More than 332,000 items have been sent to the space station during its 20-plus years of human habitation. SQuARE, an investigation sponsored by the ISS National Lab, examined what happened to these objects and their possible symbolic and social meanings for crew members. Researchers report their observations on the processes developed to return research, commercial, and personal items to Earth and the meanings and associations of the objects that return. This research provides insights into the nature of life on the station and could inform design of future space habitats by expanding our understanding of how different objects and spaces are used over time. The paper’s authors received an Award for Outstanding Work in Digital Archaeology from the Archaeological Institute of America.

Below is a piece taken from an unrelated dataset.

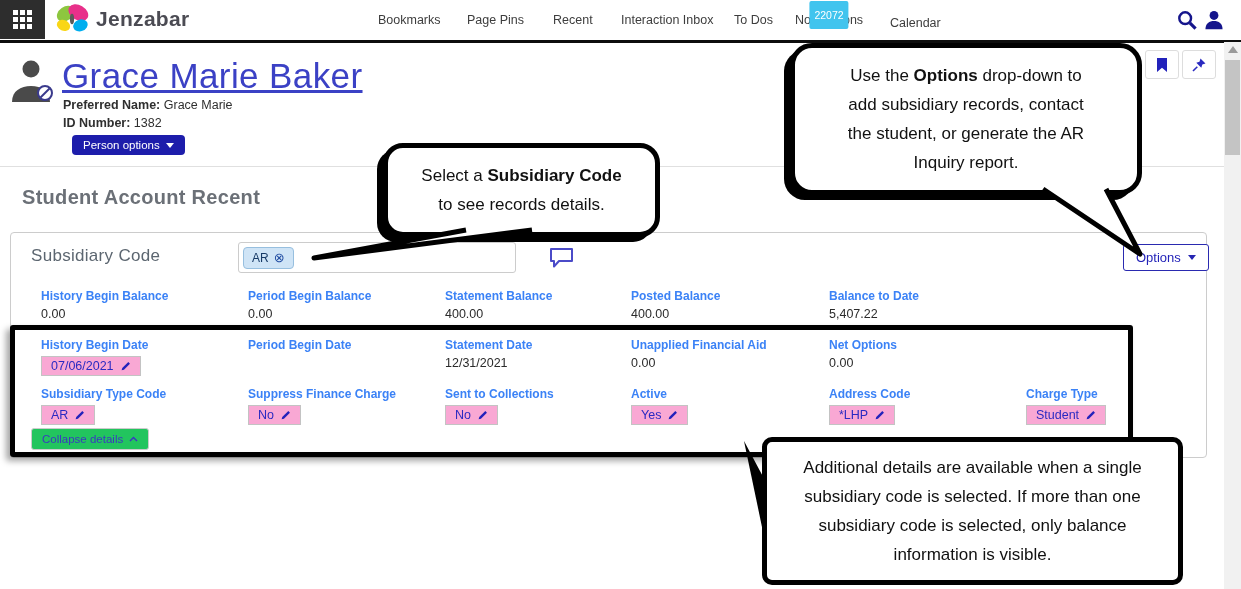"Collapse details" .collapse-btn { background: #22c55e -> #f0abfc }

Microanalysis of Martian meteorite

image of an astronaut working on an experiment

Mochii is a miniature scanning electron microscope (SEM) that conducts real-time imaging and measurements of specimens on the space station. Such particles can interfere with equipment or affect crew health. To test the accuracy of the technology, researchers analyzed a fragment of a Martian meteorite found in Antarctica in 1984. They compared results using a standard SEM on the ground and Mochii on the space station, noting good agreement between the results that indicates accurate functioning of the microscope in space. Mochii could support novel, real-time scientific investigations and technology testing in microgravity to benefit space travelers and humans on Earth.

Watching water use from above

image of experiment hardware installed in an exterior facility of the space station

ECOSTRESS measures the temperature of the surface of Earth to help answer questions about water availability, vegetation water stress, and agricultural water use. Researchers used data from the investigation to study the water use efficiency (WUE) values within and among regions with different plant functional types, such as grassland and forest. WUE provides a direct measure of the link between plant carbon uptake and water loss and shows how ecosystem function varies with climate.

Ultracold bubbles

image of an astronaut working with an experiment

The space station’s Cold Atom Lab (CAL) produces clouds of chilled atoms that allow scientists to study fundamental behaviors and quantum characteristics that are difficult to probe at higher temperatures on Earth. Researchers report creation and measurements of bubbles of these ultracold atoms. Their observations could inform future microgravity studies exploring the fundamental nature of the condensed bubble state and advancing understanding of quantum systems.

Radio program notches 7th continent

image of team members at an Antarctic camp

The ISS Ham Radio program reached every continent on Earth when astronaut Kjell Lindgren spoke via amateur radio with students at a school in Argentina’s Esperanza Base in Antarctica. These sessions engage students, teachers, parents, and other members of the community and help inspire interest in science, technology, engineering, and math. Esperanza Base is a permanent, year-round Argentine research station in Hope Bay on the Trinity Peninsula, one of only two civilian settlements in Antarctica.